E-SUV von Skoda

Mythisch und elektrisch

12.02.2020 Gute Fahrt - Skoda Enyaq: So heißt das erste elektrische SUV von Skoda, welches noch in diesem Jahr auf Basis des Modularen Elektrifizierungsbaukastens (MEB) des Volkswagen Konzerns in Serie gehen soll.

Der Name leitet sich vom irischen Wort ,enya‘ ab und bedeutet ,Quelle des Lebens‘. Enya selbst stammt vom ursprünglichen irischen Wort ,Eithne‘ ab, das für ,Essenz‘, ,Geist‘ oder ,Prinzip‘ steht. 

© Skoda

Wie die Namen der erfolgreichen Skoda SUV-Modelle Kodiaq, Karoq und Kamiq, die sich auf die Sprache der im Norden Kanadas und in Grönland lebenden Inuit beziehen, verbindet Skoda die künftigen rein elektrischen Fahrzeuge auf MEB-Basis mit der irischen Sprache in einer nördlichen und mythenumwobenen Region. Das ,E‘ am Anfang des Namens steht für Elektromobilität, das ,Q‘ am Ende stellt die eindeutige Verbindung zu den Tugenden eines SUV her.

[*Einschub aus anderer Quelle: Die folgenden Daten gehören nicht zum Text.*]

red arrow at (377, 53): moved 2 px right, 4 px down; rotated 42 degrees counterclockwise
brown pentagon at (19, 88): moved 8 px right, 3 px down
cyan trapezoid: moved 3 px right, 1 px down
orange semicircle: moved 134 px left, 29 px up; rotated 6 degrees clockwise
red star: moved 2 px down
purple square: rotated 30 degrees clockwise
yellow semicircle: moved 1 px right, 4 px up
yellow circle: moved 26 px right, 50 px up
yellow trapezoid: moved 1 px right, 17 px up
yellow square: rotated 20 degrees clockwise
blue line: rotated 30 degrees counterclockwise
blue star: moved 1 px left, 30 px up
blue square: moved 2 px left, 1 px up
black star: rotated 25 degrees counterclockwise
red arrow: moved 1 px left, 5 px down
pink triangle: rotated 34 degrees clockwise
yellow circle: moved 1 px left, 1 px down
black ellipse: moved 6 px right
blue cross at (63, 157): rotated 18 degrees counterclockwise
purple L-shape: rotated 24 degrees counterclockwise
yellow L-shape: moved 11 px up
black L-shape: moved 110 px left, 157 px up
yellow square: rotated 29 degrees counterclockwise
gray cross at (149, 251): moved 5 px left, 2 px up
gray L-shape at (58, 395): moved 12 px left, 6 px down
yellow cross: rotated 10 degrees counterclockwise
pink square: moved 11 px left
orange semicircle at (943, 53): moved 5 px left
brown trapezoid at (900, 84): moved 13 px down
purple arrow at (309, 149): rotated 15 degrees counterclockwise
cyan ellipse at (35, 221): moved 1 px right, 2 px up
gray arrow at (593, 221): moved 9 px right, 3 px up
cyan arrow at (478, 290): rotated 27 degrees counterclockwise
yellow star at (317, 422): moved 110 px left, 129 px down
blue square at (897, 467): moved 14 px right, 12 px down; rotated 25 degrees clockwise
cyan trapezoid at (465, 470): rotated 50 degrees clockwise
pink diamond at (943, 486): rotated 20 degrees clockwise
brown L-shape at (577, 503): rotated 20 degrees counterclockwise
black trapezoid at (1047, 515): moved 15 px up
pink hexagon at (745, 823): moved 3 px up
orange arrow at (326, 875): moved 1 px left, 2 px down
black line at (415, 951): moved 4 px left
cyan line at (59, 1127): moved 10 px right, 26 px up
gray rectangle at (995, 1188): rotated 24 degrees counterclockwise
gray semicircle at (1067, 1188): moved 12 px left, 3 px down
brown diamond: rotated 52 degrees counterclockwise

Der Enyaq ist das erste Serienfahrzeug der tschechischen Marke auf Basis des Modularen Elektrifizierungsbaukastens (MEB) des Volkswagen Konzerns und das nächste von insgesamt über zehn elektrifizierten Modellen, die bis Ende 2022 unter dem Dach der Submarke Skoda iV auf den Markt kommen. Bis 2025 rechnet Skoda mit einem Verkaufsanteil von 25 Prozent rein elektrischer Fahrzeuge und Modelle mit Plug-in-Hybridantrieb. Bis 2021 investiert der Automobilhersteller zwei Milliarden Euro in die Entwicklung von elektrifizierten Modellen und den Aufbau eines ganzheitlichen und vernetzten Ökosystems für moderne und umweltfreundliche Mobilitätslösungen.